Par des mémoires en défense enregistrés les 28 septembre 2017 et 26 janvier 2018, la commune de Capavenir Vosges, anciennement commune de Thaon-les-Vosges, représentée par Me B..., conclut au rejet de la requête et à ce qu'une somme de 1 500 euros soit mise à la charge de M. A... sur le fondement de l'article L. 761-1 du code de justice administrative;
Elle soutient que :
- le requérant n'a pas contesté les trois arrêtés de détachement ;
- la commune n'étant pas partie au contrat d'exploitation conclu entre le syndicat intercommunal d'assainissement et la Lyonnaise des eaux, ses stipulations ne lui sont pas opposables ;
- l'article 14 du contrat d'exploitation ne prévoit pas une augmentation de la rémunération de 15 %., et la convention de détachement du 12 juillet 2007 ne renvoie à l'article 14 que pour l'intégration en position de détachement ;
- M. A... ne peut faire état d'aucun préjudice ;
- la circonstance que M. A... ait perçu, par erreur, une rémunération supérieure à celle mentionnée par la convention du 12 juillet 2007 est sans incidence.

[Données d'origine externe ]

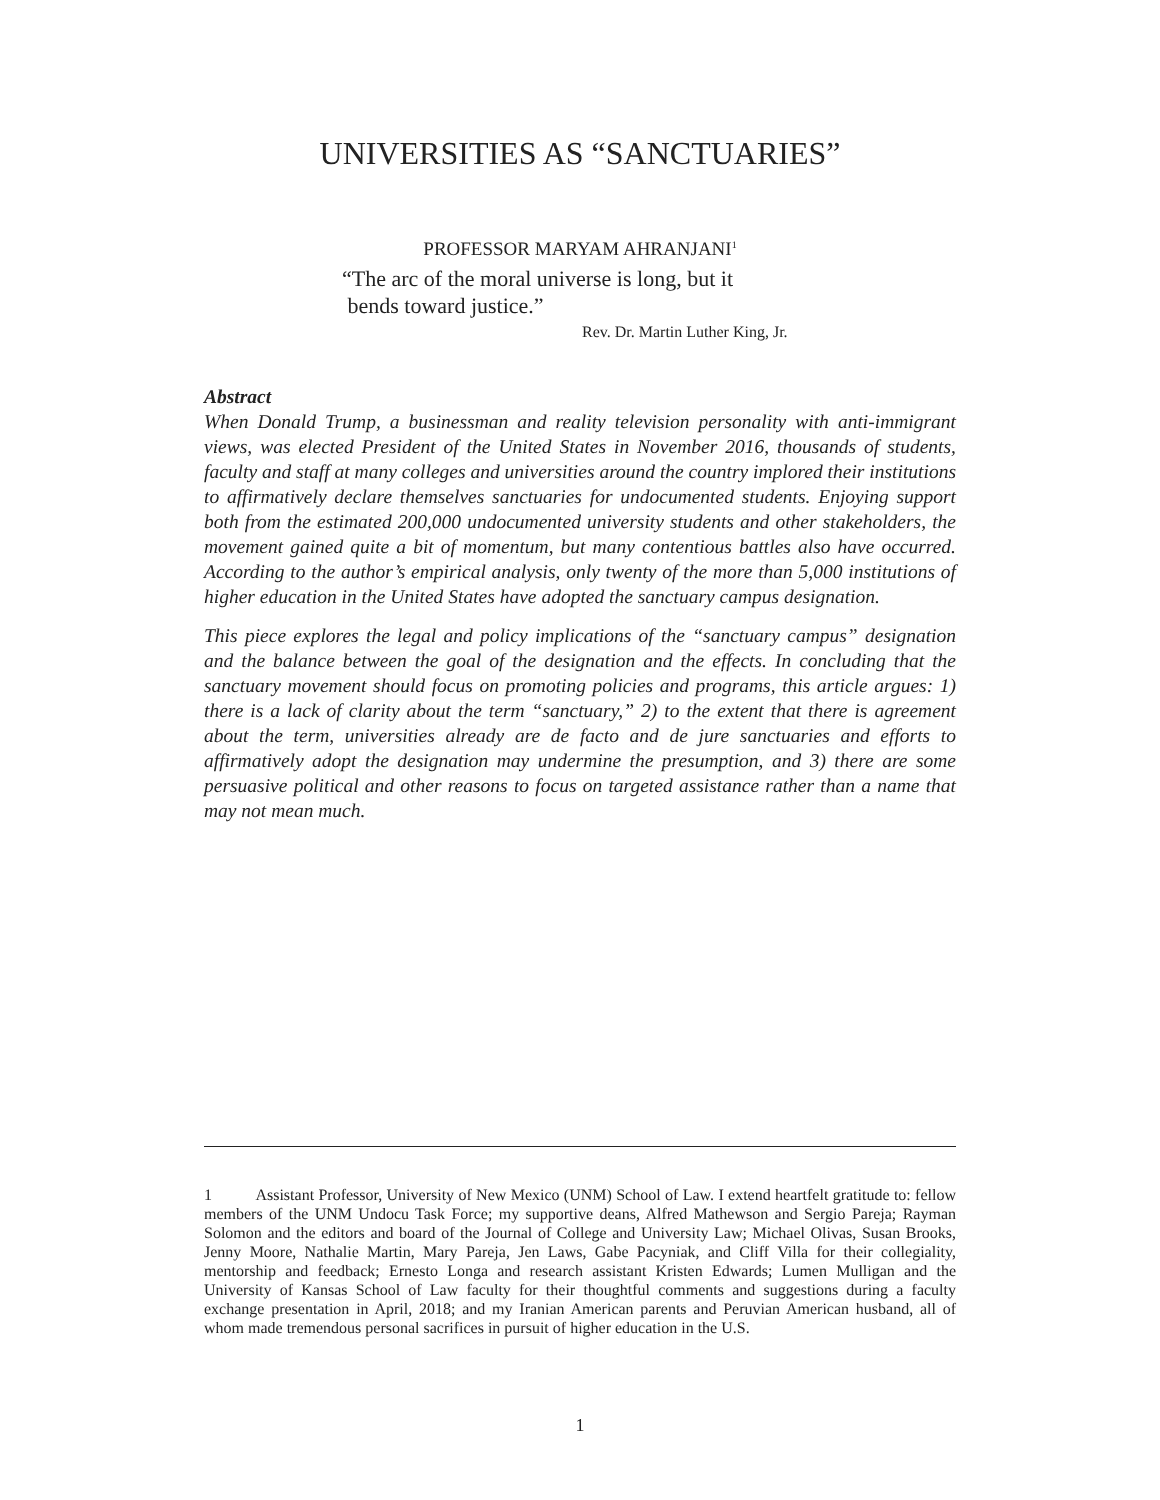UNIVERSITIES AS “SANCTUARIES”
PROFESSOR MARYAM AHRANJANI<sup>1</sup>
“The arc of the moral universe is long, but it
bends toward justice.”
Rev. Dr. Martin Luther King, Jr.
Abstract
When Donald Trump, a businessman and reality television personality with anti-immigrant views, was elected President of the United States in November 2016, thousands of students, faculty and staff at many colleges and universities around the country implored their institutions to affirmatively declare themselves sanctuaries for undocumented students. Enjoying support both from the estimated 200,000 undocumented university students and other stakeholders, the movement gained quite a bit of momentum, but many contentious battles also have occurred. According to the author’s empirical analysis, only twenty of the more than 5,000 institutions of higher education in the United States have adopted the sanctuary campus designation.
This piece explores the legal and policy implications of the “sanctuary campus” designation and the balance between the goal of the designation and the effects. In concluding that the sanctuary movement should focus on promoting policies and programs, this article argues: 1) there is a lack of clarity about the term “sanctuary,” 2) to the extent that there is agreement about the term, universities already are de facto and de jure sanctuaries and efforts to affirmatively adopt the designation may undermine the presumption, and 3) there are some persuasive political and other reasons to focus on targeted assistance rather than a name that may not mean much.
1 Assistant Professor, University of New Mexico (UNM) School of Law. I extend heartfelt gratitude to: fellow members of the UNM Undocu Task Force; my supportive deans, Alfred Mathewson and Sergio Pareja; Rayman Solomon and the editors and board of the Journal of College and University Law; Michael Olivas, Susan Brooks, Jenny Moore, Nathalie Martin, Mary Pareja, Jen Laws, Gabe Pacyniak, and Cliff Villa for their collegiality, mentorship and feedback; Ernesto Longa and research assistant Kristen Edwards; Lumen Mulligan and the University of Kansas School of Law faculty for their thoughtful comments and suggestions during a faculty exchange presentation in April, 2018; and my Iranian American parents and Peruvian American husband, all of whom made tremendous personal sacrifices in pursuit of higher education in the U.S.
1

Vu les autres pièces du dossier.
Vu :
- la loi n° 84-53 du 26 janvier 1984 ;
- le décret n° 86-88 du 13 janvier 1986 ;
- le code de justice administrative.
Les parties ont été régulièrement averties du jour de l'audience.
Ont été entendus au cours de l'audience publique :
- le rapport de Mme Steinmetz-Schies, président,
- les conclusions de Mme Kohler, rapporteur public,
- et les observations de Me B..., représentant la commune de Capavenir Vosges.
Considérant ce qui suit :
1. La commune de Thaon-les-Vosges a confié au syndicat intercommunal d'assainissement (SIA) de Thaon-Igney-Girmont la gestion de sa station d'épuration. Par contrat du 2 juillet 2007, le SIA a confié l'exploitation de cette station d'épuration à la société Lyonnaise des Eaux. M. A..., agent technique principal de 2ème classe de la commune, en poste à la station d'épuration depuis 1999, a alors été placé en position de détachement auprès de la société exploitante, dans le cadre d'une convention du 12 juillet 2007, plusieurs fois renouvelée. Il a ainsi fait l'objet d'arrêtés de détachement les 11 juillet 2007, 25 mars 2013 et 31 décembre 2013. S'estimant lésé par le niveau de la rémunération qui lui a été versée pendant la durée de son détachement auprès de la Lyonnaise des Eaux, il a saisi la commune de Thaon-les-Vosges, le 29 septembre 2015 d'une demande préalable tendant au versement d'une somme totale de 35 734,99 euros qui a été implicitement rejetée. M. A... relève appel du jugement par lequel le tribunal administratif de Nancy a rejeté sa demande tendant à la condamnation de la commune à lui verser les sommes de 22 734,99 euros au titre de son préjudice financier, 8 000 euros au titre de son préjudice moral et 5 000 euros au titre de la perte de droits à la retraite.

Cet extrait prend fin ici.